Shit. He waved the bottle. “No, no. It’s all good. I meant financially.”
She was nodding, but in a careful way that said she didn’t quite know whether to believe him. Thankfully, she didn’t press the subject. “Do you feel bad for leaving? I mean, I can totally understan
d you going when the clients have dried up, but this place needs businesses.”
“Do I feel bad? Yep. Every day.” He also felt pretty crappy about the idea of staying, but he didn’t say that.
“Isn’t it weird, though? Living in this house that so clearly isn’t yours? Being here when she isn’t?”

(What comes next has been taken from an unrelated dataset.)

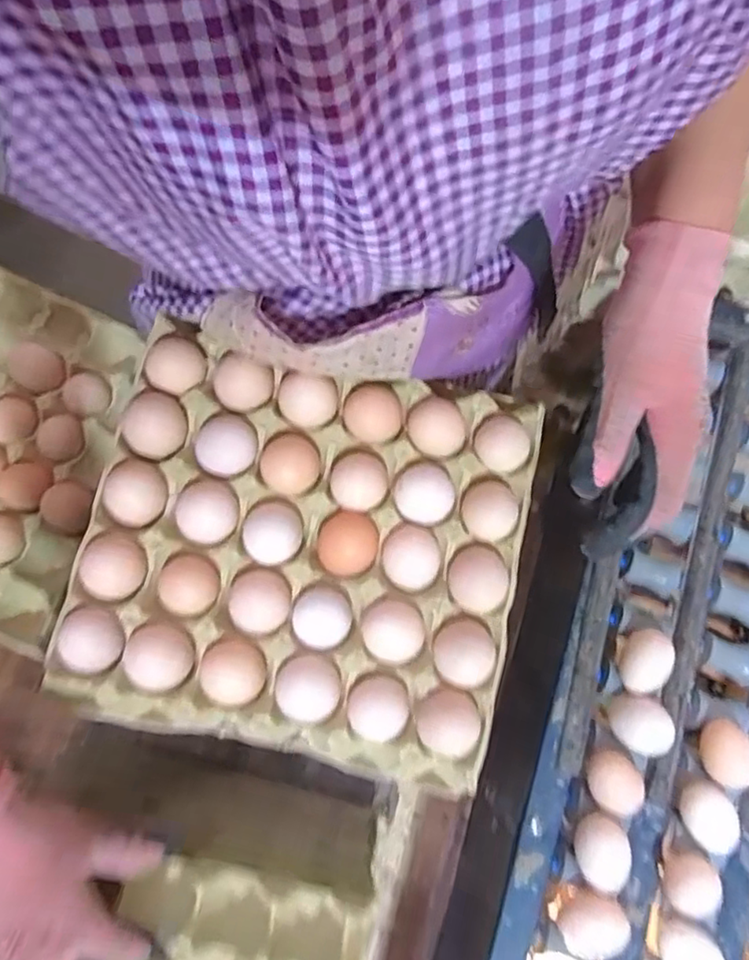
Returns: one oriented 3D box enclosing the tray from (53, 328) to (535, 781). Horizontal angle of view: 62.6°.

Leith scratched at his face. His five-o’clock shadow usually came in around three, and it was past ten. “At this point, it’s hard to say what’s weird or what isn’t. I’m living in limbo. There’s weird on all sides.”
He was trying to make a joke, but realized, as soon as he said it, that he was a big fucking liar. He knew exactly what was weird, and that was having Jen Haverhurst standing within arm’s reach in the old-lady kitchen that wasn’t his.
The bottle at his lips, he regarded her as coolly as possible. “Sure you don’t want that beer?”
“I’m sure.” But her voice didn’t sound so steady.
Time to change the subject. “How’d the meeting with Sue go?”
With a hiss through her teeth, she grimaced. “Dunno. I asked her a bunch of things, tried to be cagey about possible changes, since you said she’d put up defenses if I asked too much right away, but I think she saw right through me.”
“Probably, knowing Mayor Sue.”
“She wants the same-old, same-old, but I can make the games better. I know I can. Think she’ll sway the council against me, shoot me down before I get my points across?”
“I don’t know.”
“Fuck.”
Though she wasn’t talking about the physical act, the idea of doing that, with her, zoomed in with blood-pounding strength and threatened to replace all sane thought. He drank.
There were things he could do to try to ease her mind, to make her job easier. To help her.
“Want to have breakfast with me tomorrow?” he asked.
Because he was a guy, his mind scrolled through all the events that might come before a man asked a woman to breakfast. But also, because he was a gentleman raised by a fine Scottish man who’d taught him to respect women, he tried to push them aside.